The Grains Research and Development Corporation (GRDC) deserve valid criticism from farmers as their main aim is to increase corporate profits from farmers, not for farmers.
Since 1990, Australian farmers are forced to fund GRDC through compulsory levies now amounting to over $115m a year but have not received the financial benefits of this investment.
By law, levies are to benefit the levy payer, but levy payers do not own the intellectual property we have paid for.
GRDC also established the End Point Royalty (EPR) system on top of the levy costs.
Farmers now pay an annual EPR fee to cover all plant breeding costs of new varieties, plus a high cost for seed due to alliances with seed companies.
GRDC is deservedly criticised for recently funding a committee to downgrade old varieties that farmers prefer to grow, allowing grain buyers to pay farmers less than the grain is worth.

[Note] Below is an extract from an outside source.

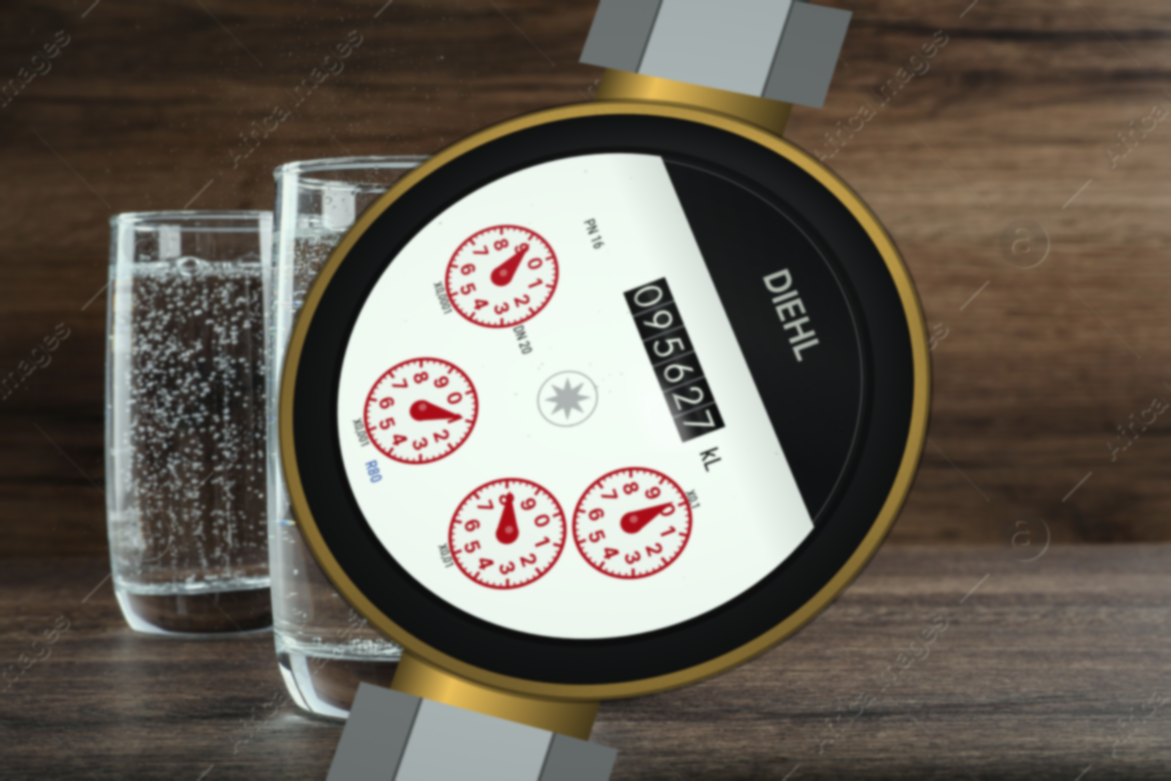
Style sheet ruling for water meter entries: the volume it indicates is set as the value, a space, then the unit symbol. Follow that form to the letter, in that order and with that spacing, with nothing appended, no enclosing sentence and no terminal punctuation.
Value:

This effectively removed competition of old varieties because the benefits of new varieties were not worth the additional costs charged.
Why is GRDC forcing farmers to pay for R&D to benefit our competitors?
GRDC paid $8m to develop and $4m to commercialise Nuseed Omega 3 canola. Australian farmers can't buy this new canola variety.
Since 2018, it is grown in the US and Canada with big plans for massive commercialisation there.
Why did GRDC fund a GM industry representative to push GM crops without fair risk management in farm lobby group policies?
When this failed, why did GRDC fund the Single Vision agenda to disempower farm lobby groups, dissolve Grains Council of Australia and empower corporate agendas through GRDC?
Why is the main farm lobby group supervising GRDC compliance for farmers now made up of selected recipients of GRDC funding?
Farm lobby groups now seem to rubber-stamp major corporate agenda issues, such as removing the ability for States to ban GM wheat for major economic reasons when markets will stop buying Australian wheat if commercially released.
The existing parasitic system is far too draining.
Why not corporatise GRDC and proportionately allocate shareholding to farmers?